28 - Jatuh Sakit

20 0 0
                                    

Meski waktu sudah menunjukkan pukul tujuh, Guntur terlihat masih berbaring di atas kasur berbalutkan selimut menutupi tubuhnya. Padahal ini adalah hari senin, tapi dia seolah menolak untuk beranjak dari tidurnya. Tubuhnya seperti menggigil kedinginan, wajahnya sedikit pucat dan berkeringat, sama sekali tidak ada semangat yang terlihat. Sebaliknya, dia nampak lemas dan malas beraktivitas.

"Loh, elo gak masuk kerja, Tur?" tanya Agus.

"Nggak, gua lagi gak enak badan. Pusing, meriang kayaknya," jawab Guntur.

"Oalah, gua beliin bubur ya? Lo harus sarapan dulu."

"Boleh, maaf ya, gua selalu ngerepotin lo."

"Kalem, mau sekalian gua beliin obat gak?"

"Iya, beli aja Gus, sekalian nitip susu kaleng yang murni ya, nanti uangnya gua ganti."

"Siap."

Selama kurang sebelas bulan merantau di Jakarta, baru kali ini Guntur jatuh sakit. Fisiknya yang kuat, tubuhnya yang berisi dan atletis itu rupanya bisa tumbang juga oleh beban-beban yang ada dalam pikirannya. Itulah yang membuatnya mulai "melemah" akhir-akhir ini. 
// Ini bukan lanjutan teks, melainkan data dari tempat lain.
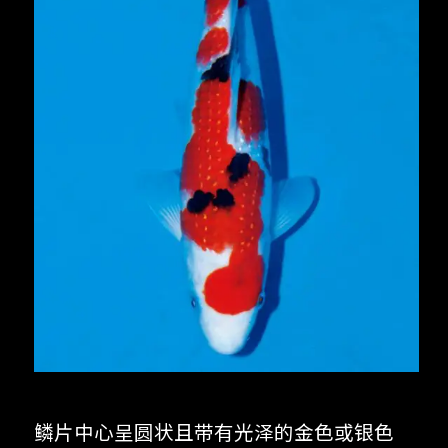
鳞片中心呈圆状且带有光泽的金色或银色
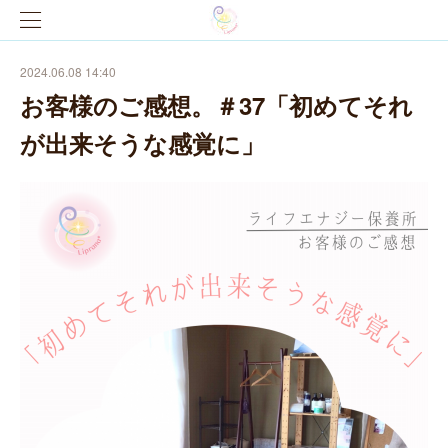
2024.06.08 14:40
お客様のご感想。＃37「初めてそれ
が出来そうな感覚に」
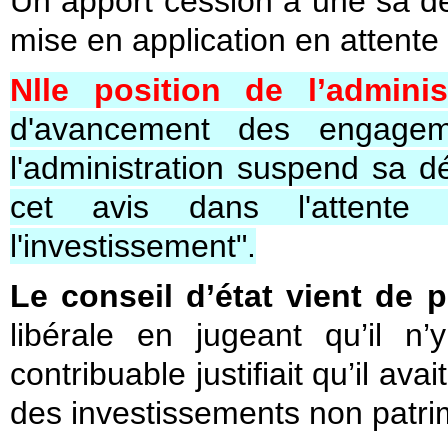
Un apport cession à une sa d
mise en application en attente
Nlle position de l’admini
d'avancement des engagemen
l'administration suspend sa d
cet avis dans l'attente 
l'investissement".
Le conseil d’état vient de
libérale en jugeant qu’il n
contribuable justifiait qu’il av
des investissements non patr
Mungkin dengan istirahat sejenak, dia bisa me-recharge ulang energi dalam tubuhnya. Menikmati waktu sendirian di kosannya, mendengarkan musik yang menenangkan pikiran dan hatinya, menonton serial anime yang dia suka, memakan makanan yang dia suka tanpa harus memikirkan hal-hal yang tidak perlu dan hanya menambah beban pikirannya. Apalagi masih berharap pada seseorang yang sudah jelas tidak lagi menyimpan rasa padanya. 
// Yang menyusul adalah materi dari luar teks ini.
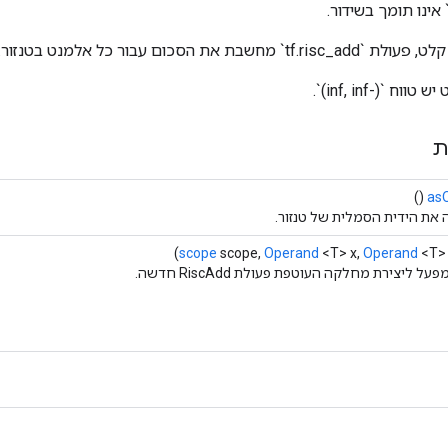
בת את הסכום עבור כל אלמנט בטנזור.
 `(-inf, inf)`.
ת
()
as
 את הידית הסמלית של טנזור.
scope
scope,
Operand
<T> x,
Operand
<T> 
ל ליצירת מחלקה העוטפת פעולת RiscAdd חדשה.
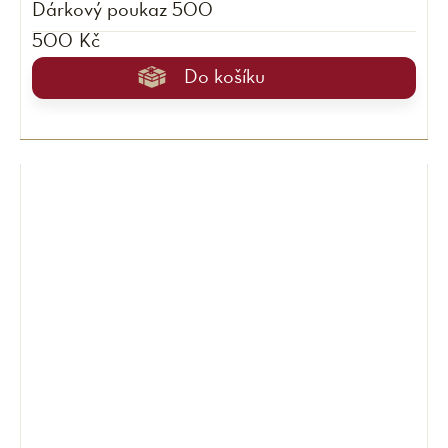
Dárkový poukaz 500
500 Kč
Do košíku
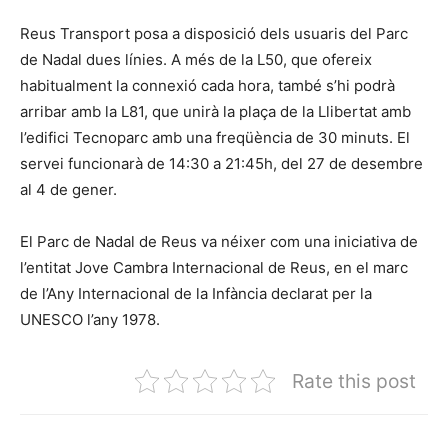
Reus Transport posa a disposició dels usuaris del Parc
de Nadal dues línies. A més de la L50, que ofereix
habitualment la connexió cada hora, també s’hi podrà
arribar amb la L81, que unirà la plaça de la Llibertat amb
l’edifici Tecnoparc amb una freqüència de 30 minuts. El
servei funcionarà de 14:30 a 21:45h, del 27 de desembre
al 4 de gener.
El Parc de Nadal de Reus va néixer com una iniciativa de
l’entitat Jove Cambra Internacional de Reus, en el marc
de l’Any Internacional de la Infància declarat per la
UNESCO l’any 1978.
Rate this post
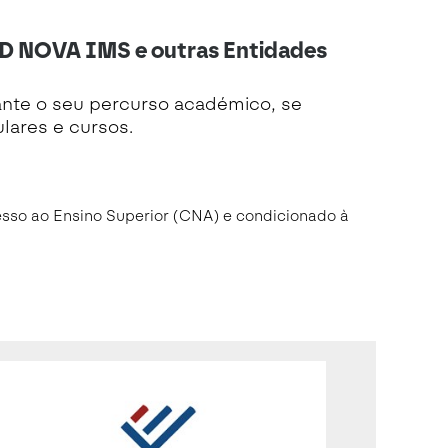
 AD NOVA IMS e outras Entidades
ante o seu percurso académico, se
lares e cursos.
esso ao Ensino Superior (CNA) e condicionado à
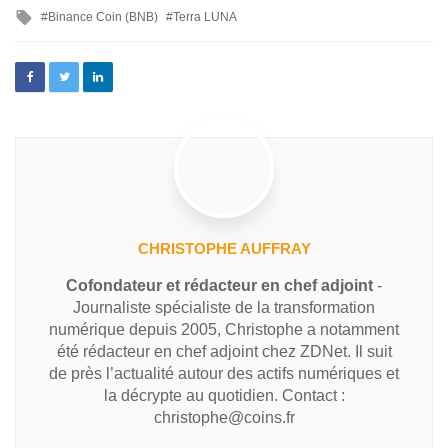
Binance Coin (BNB)
Terra LUNA
CHRISTOPHE AUFFRAY
Cofondateur et rédacteur en chef adjoint
-
Journaliste spécialiste de la transformation
numérique depuis 2005, Christophe a notamment
été rédacteur en chef adjoint chez ZDNet. Il suit
de près l’actualité autour des actifs numériques et
la décrypte au quotidien. Contact :
christophe@coins.fr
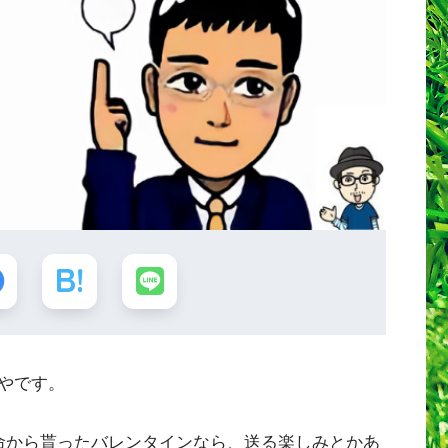
やです。
命から貰ったバレンタインなら、送る楽しみとかあ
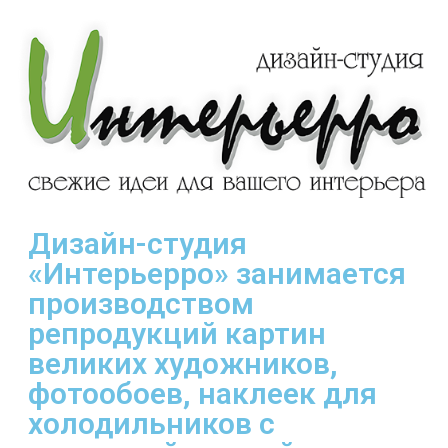
Дизайн-студия
«Интерьерро» занимается
производством
репродукций картин
великих художников,
фотообоев, наклеек для
холодильников с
Dia mulai menyesali apa yang telah terjadi. Pikirannya mulai berkelana ke masa lalu, mengingat-ngingat kembali momen-momen indah dan kebersamaannya bersama Nia dalam satu tahun terakhir.

Dia masih ingat ketika pertama kali Nia menghampirinya, menyapanya dengan sebutan, "Anak Baru" dan meledeknya seperti orang bego yang diam di pojokan ketika suasana resto sedang ramai-ramainya. 
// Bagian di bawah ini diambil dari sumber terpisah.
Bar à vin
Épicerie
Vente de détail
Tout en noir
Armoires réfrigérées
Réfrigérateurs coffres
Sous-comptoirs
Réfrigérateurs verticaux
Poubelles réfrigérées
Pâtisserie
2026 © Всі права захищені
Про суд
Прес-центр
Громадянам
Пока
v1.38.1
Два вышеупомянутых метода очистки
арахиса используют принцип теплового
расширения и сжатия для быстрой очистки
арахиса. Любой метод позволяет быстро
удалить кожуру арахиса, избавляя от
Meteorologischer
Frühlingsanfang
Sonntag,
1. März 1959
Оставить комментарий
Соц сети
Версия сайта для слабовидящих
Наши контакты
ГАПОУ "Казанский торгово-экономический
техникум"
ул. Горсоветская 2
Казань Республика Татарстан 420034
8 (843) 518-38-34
Dia juga masih ingat ketika pertama kali Nia memperkenalkan dirinya, seolah putri keturunan bangsawan dengan gaya angkuh dan tengilnya. Dan sialnya, semakin diingat-ingat justru kenangan itu malah semakin membuatnya sakit. 

Maka dengan penuh keberanian dan kesadaran penuh, Guntur memutuskan untuk menghapus seluruh foto-foto kebersamaannya dengan Nia. Foto-foto pada saat kencan di Blok M, foto-foto pada saat berburu buku dan makan sate bareng di Kwitang, dan bahkan belasan foto selfie romantis pada saat perayaan ulang tahun Nia di kosaannya. Tak ada yang tersisa, semua telah dia delet.

Hampir saja ada setetes air mata yang tumpah, namun dengan sekuat tenaga dia menahannya. Hanya karena tidak ingin terlihat sebagai laki-laki cengeng yang paling menyedihkan di dunia. Namun sebenarnya matanya sudah berkaca-kaca, dia hanya berusaha tetap tegar dan menganggap bahwa pristiwa putus cinta adalah hal biasa yang pasti pernah dialami oleh semua orang.

Dan sekarang Guntur harus segera menghubungi Bayu untuk meminta tolong menyampaikan izin pada atasannya bahwa dia sedang ingin istirahat. Maka melalui aplikasi chat di ponselnya dia pun menulis pesan, "Bay maaf, tolong sampaikan ke Pak Wawan hari ini saya izin gak masuk dulu ya, lagi sakit." Yang tak lama langsung dibalas, "Siap Bang, nanti disampaikan, cepet sembuh, Bang."

Ada Agus yang juga sudah kembali. Dia membawa pesanan yang diinginkan Guntur. Ada bubur ayam untuk sarapannya, susu murni untuk minumnya dan juga beberapa lembar obat untuk meringangkan sakitnya. Paling tidak, besok atau lusa dia sudah bisa kembali bekerja.

"Nih Tur, gua udah beliin lo bubur, sama obat dari apotek."

"Thanks Gus, di muka bumi ini, kayaknya cuma lo satu-satunya orang yang paling baik dan selalu ada pas gua butuhin. Semua kebaikan lo kayaknya gak akan pernah bisa gua bales."